Insights Government publishes Guidance on Digital regulation giving an overview of all government activity in this area

The web page provides a guide for those interested in the key upcoming digital regulatory activity that is being explored, developed or implemented by the Government. It covers a range of governance activities, from legislative change to the development of co-regulatory and self-regulatory frameworks, and provides links to all the key Government resources.

In terms of its overarching approach, the Government says that it will continue to develop and refine its overall approach to governing digital technologies, building on the Digital Regulation Plan (see item below). It also plans to publish a Digital Strategy in Quarter 4 of 2021.

On digital competition, the Government refers to the new Digital Markets Unit within the Competition and Markets Authority. It advises that businesses designated with “Strategic Market Status” will be subject to a mandatory code of conduct and further pro-competitive interventions such as data-related remedies. The Government says it is preparing to establish the new regime in statute, including launching a consultation on the new regime during this Quarter (Q3) of 2021.

On online safety the Government points to the draft Online Safety Bill, which it says will ensure that the major tech platforms keep their promises to their users by enforcing their terms and conditions. In the interim, the Government points to its Safety by Design guidance and its “One-Stop-Shop” on child safety online (see last week’s N2K). The Government says that it has also aligned its approach to the ICO’s Age-Appropriate Design Code, which it plans to review in 2022.

On data, the Government has been developing and implementing the National Data Strategy to “unlock the power of data for the UK”. As a part of this, the Government is exploring how Smart Data (the secure sharing of customer data with authorised third-party providers, upon the customer’s request) can improve consumer outcomes, reduce barriers to entry, enable innovation and support fair competition, including through the establishment of a cross-sector Smart Data Working Group. During this Quarter (QC) of 2021, we can expect an update on plans to deliver mission 2 of the National Data Strategy (securing a pro-growth and trusted data regime) as well as an update on National Data Strategy Implementation Framework. When parliamentary time allows, the Government says that it plans to introduce primary legislation “to extend the government’s powers to mandate participation in Smart Data initiatives”.

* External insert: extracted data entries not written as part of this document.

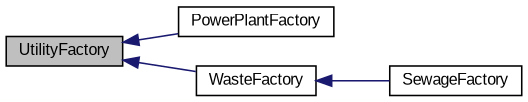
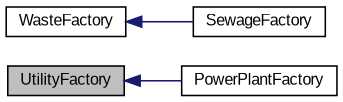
  digraph {
    fontname="Liberation Sans"
    rankdir=LR
    node [color=black fillcolor=white fontname="Liberation Sans" fontsize=10 shape=record style=filled]
    edge [color=midnightblue dir=back fontname="Liberation Sans" fontsize=10 labelfontname=Helvetica labelfontsize=10 style=solid]
    n1 [fillcolor=grey75 fontcolor=black height=0.2 label=UtilityFactory width=0.4]
    n2 [height=0.2 label=PowerPlantFactory width=0.4]
    n3 [height=0.2 label=WasteFactory width=0.4]
    n4 [height=0.2 label=SewageFactory width=0.4]
    n1 -> n2
-   n1 -> n3
    n3 -> n4
  }
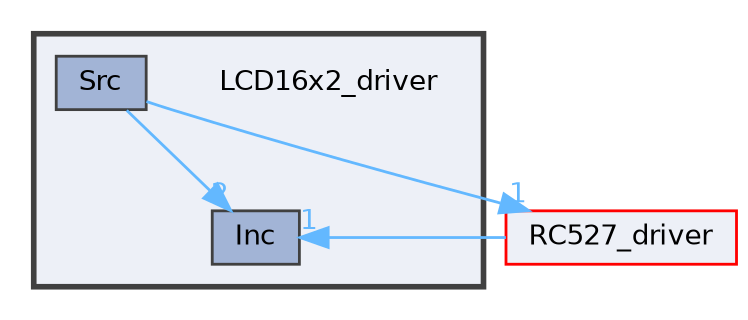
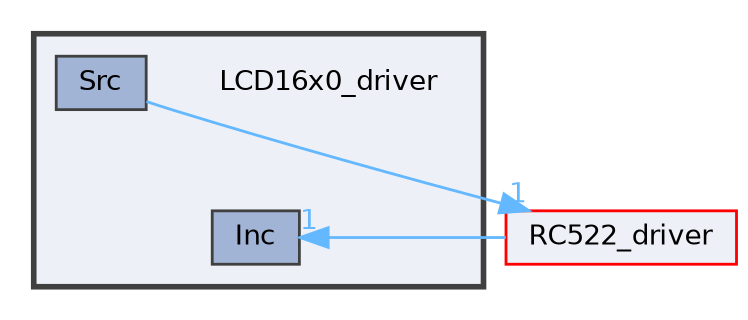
  digraph {
    compound=true
    node [fontname=Helvetica fontsize=10 shape=box color=grey25 fillcolor="#a2b4d6" style=filled]
    edge [color=steelblue1 fontcolor=steelblue1 fontname=Helvetica fontsize=10 headlabel=1 labeldistance=1.5 labelfontname=Helvetica labelfontsize=10]
-   n1 [height=0.2 label=LCD16x2_driver shape=plaintext width=0.4 color="" fillcolor="" style=""]
+   n1 [height=0.2 label=LCD16x0_driver shape=plaintext width=0.4 color="" fillcolor="" style=""]
    n2 [height=0.2 label=Inc width=0.4]
    n3 [height=0.2 label=Src width=0.4]
-   n4 [color=red fillcolor="#edf0f7" height=0.2 label=RC527_driver width=0.4]
+   n4 [color=red fillcolor="#edf0f7" height=0.2 label=RC522_driver width=0.4]
    subgraph cluster_1 {
      bgcolor="#edf0f7"
      fontname=Helvetica
      fontsize=10
      pencolor=grey25
      style="filled,bold"
      n1
      n2
      n3
    }
-   n3 -> n2 [headlabel=2]
    n3 -> n4
    n4 -> n2
  }
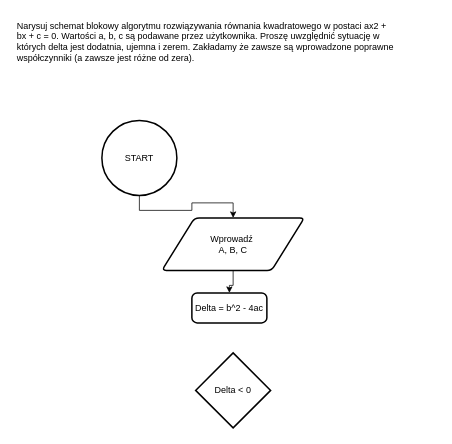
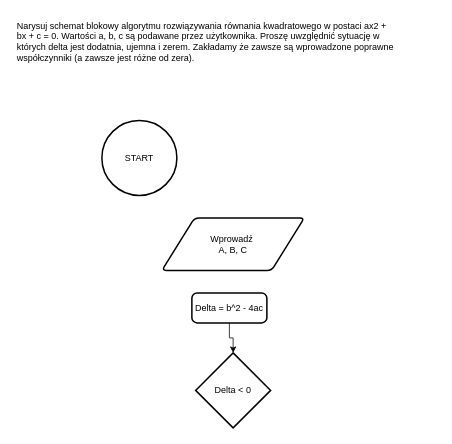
  <mxCell id="0" />
  <mxCell id="1" parent="0" />
  <mxCell id="2" value="Narysuj schemat blokowy algorytmu rozwiązywania równania kwadratowego w postaci ax2 +&#10;bx + c = 0. Wartości a, b, c są podawane przez użytkownika. Proszę uwzględnić sytuację w&#10;których delta jest dodatnia, ujemna i zerem. Zakładamy że zawsze są wprowadzone poprawne&#10;współczynniki (a zawsze jest różne od zera)." style="text;whiteSpace=wrap;html=1;" vertex="1" parent="1"><mxGeometry x="20" y="20" width="560" height="80" as="geometry" /></mxCell>
- <mxCell id="3" value="" style="edgeStyle=orthogonalEdgeStyle;rounded=0;orthogonalLoop=1;jettySize=auto;html=1;" edge="1" parent="1" source="4" target="6"><mxGeometry relative="1" as="geometry" /></mxCell>
  <mxCell id="4" value="START" style="strokeWidth=2;html=1;shape=mxgraph.flowchart.start_2;whiteSpace=wrap;" vertex="1" parent="1"><mxGeometry x="135" y="160" width="100" height="100" as="geometry" /></mxCell>
- <mxCell id="5" value="" style="edgeStyle=orthogonalEdgeStyle;rounded=0;orthogonalLoop=1;jettySize=auto;html=1;" edge="1" parent="1" source="6" target="8"><mxGeometry relative="1" as="geometry" /></mxCell>
  <mxCell id="6" value="Wprowadź&amp;nbsp;&lt;br&gt;A, B, C" style="shape=parallelogram;html=1;strokeWidth=2;perimeter=parallelogramPerimeter;whiteSpace=wrap;rounded=1;arcSize=12;size=0.23;" vertex="1" parent="1"><mxGeometry x="215" y="290" width="190" height="70" as="geometry" /></mxCell>
+ <mxCell id="7" value="" style="edgeStyle=orthogonalEdgeStyle;rounded=0;orthogonalLoop=1;jettySize=auto;html=1;" edge="1" parent="1" source="8" target="9"><mxGeometry relative="1" as="geometry" /></mxCell>
  <mxCell id="8" value="Delta = b^2 - 4ac" style="rounded=1;whiteSpace=wrap;html=1;absoluteArcSize=1;arcSize=14;strokeWidth=2;" vertex="1" parent="1"><mxGeometry x="255" y="390" width="100" height="40" as="geometry" /></mxCell>
  <mxCell id="9" value="Delta &amp;lt; 0" style="strokeWidth=2;html=1;shape=mxgraph.flowchart.decision;whiteSpace=wrap;" vertex="1" parent="1"><mxGeometry x="260" y="470" width="100" height="100" as="geometry" /></mxCell>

In terms of cyber security, the Government says that it is working to strengthen cyber and digital resilience in the UK. The Government says that it is looking to improve the regulatory framework for cyber and digital security and is working to make sure that connected technologies vital to the digital economy have effective security built in from the start. Later this year, we can expect to see a Business Resilience and Cyber Security Review, publication of a National Cyber Strategy, and a consultation on the Network Information Systems (NIS) & Cyber Security Regulation.

As far as digital identity is concerned, the Government says that it is looking to develop and implement a legal framework to remove regulatory barriers preventing the use of secure digital identities, establish safeguards for citizens, and increase confidence in this nascent market. A pre-legislative consultation this year will support the next stage of policy development.

As for online advertising, the Government says that it is committed to reviewing the online advertising ecosystem as part of DCMS’ Online Advertising Programme to ensure it is subject to appropriate regulation and that harms in advertising are minimised. Specific issues that may form part of the scope of the review include the use of personal and online behavioural data in the targeting of online ads, and ensuring robust levels of transparency and accountability in the regulation of online advertising with respect to content and placement. The review will include looking at the role of platforms in the online advertising ecosystem.

The Government is exploring the case for greater protections for online gamblers, and the rules around gambling advertising, largely through its Review of the Gambling Act 2005. The aim is to publish a White Paper on the Review during Quarter 4 of 2021.

As for the press, video and radio, the Government has commissioned reviews of broadcast and radio regimes to ensure they are fit for the digital age. It is also assessing how UK citizens consume media, and how to strengthen media literacy, particularly around the consumption of digital media. The Government plans to publish a White Paper on the future of broadcasting in Autumn 2021. The White Paper will set out proposals to ensure the UK’s framework is fit for the modern digital age, including measures to ensure public service broadcasting is given adequate prominence across distribution platforms. The White Paper will also follow a review of the regulation of video-on-demand services. The Government also says that it is committed to enhancing the sustainability of journalism, and the pro-competition regime for digital markets represents one aspect of the government’s support for news publishers. The mandatory code of conduct at the heart of the regime will support the sustainability of the news publishing industry, helping to rebalance the relationship between publishers and the online platforms on which they increasingly rely. Later this year, we can expect to see publication of the Digital Radio and Audio Review report, the Media Literacy Strategy and a Broadcasting White Paper.

Finally, on artificial intelligence, the Government says that its AI Sector Deal from 2018 identified the use of AI and data as a critical element of driving growth and innovation across UK economic sectors. During this Quarter (Q3) of 2021, the Government plans to publish a National AI Strategy, focusing on: (i) growth of the economy through widespread use of AI technologies; (ii) the ethical, safe and trustworthy development of responsible AI; and (iii) resilience in the face of change through an emphasis on skills, talent and R&D.